# What to work on
Among the entries below, extract exactly the lines that run from the one with "ring tip: (383, 167)" through the one with "pinky tip: (468, 130)", both ends included.

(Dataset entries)
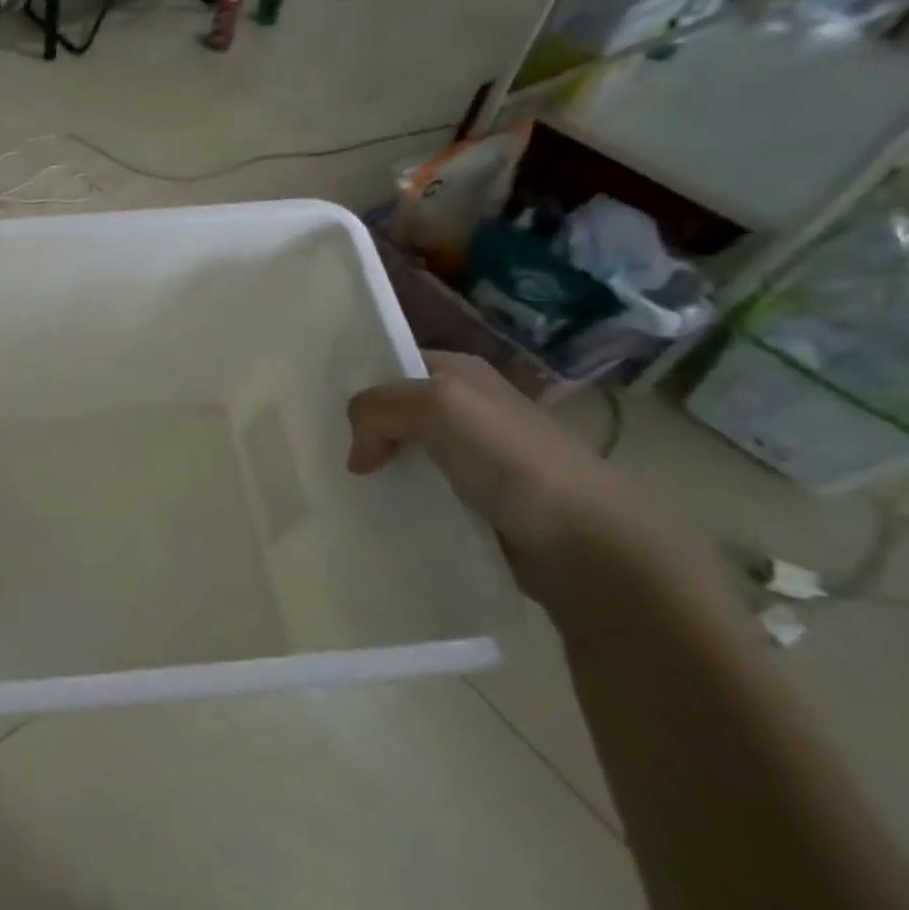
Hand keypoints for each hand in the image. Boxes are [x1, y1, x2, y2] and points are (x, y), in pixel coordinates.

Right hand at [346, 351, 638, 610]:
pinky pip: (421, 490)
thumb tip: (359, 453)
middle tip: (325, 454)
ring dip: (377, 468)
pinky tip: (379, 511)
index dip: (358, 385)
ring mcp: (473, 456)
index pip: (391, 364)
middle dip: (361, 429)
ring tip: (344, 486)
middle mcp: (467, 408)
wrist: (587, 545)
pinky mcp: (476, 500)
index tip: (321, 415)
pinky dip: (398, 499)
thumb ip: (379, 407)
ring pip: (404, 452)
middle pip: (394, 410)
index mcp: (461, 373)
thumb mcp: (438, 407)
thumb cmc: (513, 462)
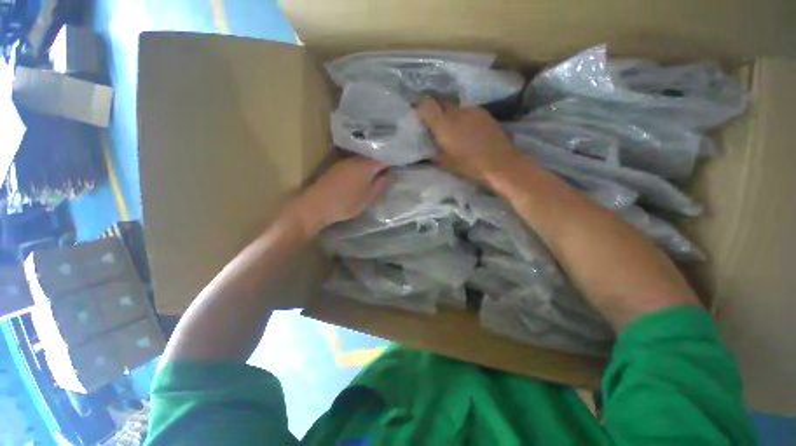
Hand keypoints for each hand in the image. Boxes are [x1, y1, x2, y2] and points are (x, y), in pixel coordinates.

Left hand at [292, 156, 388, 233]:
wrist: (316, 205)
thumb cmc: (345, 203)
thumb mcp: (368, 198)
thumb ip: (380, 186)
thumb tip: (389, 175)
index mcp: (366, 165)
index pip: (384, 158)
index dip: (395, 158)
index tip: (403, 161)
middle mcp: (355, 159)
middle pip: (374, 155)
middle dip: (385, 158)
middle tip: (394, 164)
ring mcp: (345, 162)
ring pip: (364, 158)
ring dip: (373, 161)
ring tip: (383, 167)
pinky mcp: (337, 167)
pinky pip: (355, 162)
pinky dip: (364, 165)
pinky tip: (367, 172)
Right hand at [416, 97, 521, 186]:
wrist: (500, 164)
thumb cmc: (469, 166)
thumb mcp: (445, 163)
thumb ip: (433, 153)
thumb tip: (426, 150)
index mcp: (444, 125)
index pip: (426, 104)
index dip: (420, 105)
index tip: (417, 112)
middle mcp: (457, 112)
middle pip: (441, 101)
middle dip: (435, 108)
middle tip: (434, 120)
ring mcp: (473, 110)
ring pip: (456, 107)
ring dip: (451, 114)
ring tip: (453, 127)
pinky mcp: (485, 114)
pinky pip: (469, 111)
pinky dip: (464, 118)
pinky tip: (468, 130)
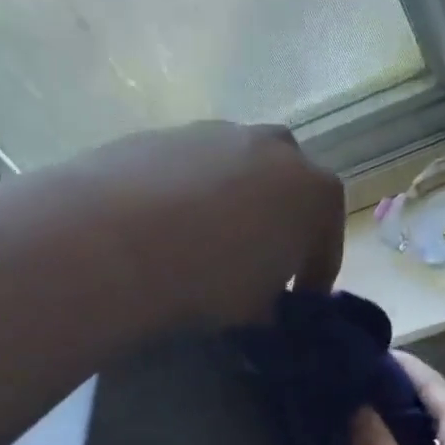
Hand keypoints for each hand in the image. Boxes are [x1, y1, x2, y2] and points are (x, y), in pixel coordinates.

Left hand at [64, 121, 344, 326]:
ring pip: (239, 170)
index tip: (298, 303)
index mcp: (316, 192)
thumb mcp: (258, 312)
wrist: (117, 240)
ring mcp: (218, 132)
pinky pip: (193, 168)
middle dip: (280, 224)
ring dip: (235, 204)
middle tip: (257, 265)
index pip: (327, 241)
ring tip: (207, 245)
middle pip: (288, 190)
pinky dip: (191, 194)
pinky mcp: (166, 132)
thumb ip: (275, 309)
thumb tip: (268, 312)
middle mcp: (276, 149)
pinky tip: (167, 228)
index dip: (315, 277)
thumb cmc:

# Solution to this exercise
ring tip: (383, 167)
pinky mcp: (337, 167)
pinky pip: (355, 162)
pinky dip: (364, 165)
pinky tip: (367, 172)
Right hand at [416, 97, 521, 186]:
wrist: (500, 164)
thumb cmc: (469, 166)
thumb mcp: (445, 163)
thumb ip: (433, 153)
thumb tip: (426, 150)
index mcp: (444, 125)
index pip: (426, 104)
index dip: (420, 105)
index tip: (417, 112)
middle mcp: (457, 112)
middle pip: (441, 101)
middle dip: (435, 108)
middle tip: (434, 120)
ring mcp: (473, 110)
ring pip: (456, 107)
ring dip: (451, 114)
ring tip: (453, 127)
pinky mcp: (485, 114)
pinky pip: (469, 111)
pinky dip: (464, 118)
pinky tip: (468, 130)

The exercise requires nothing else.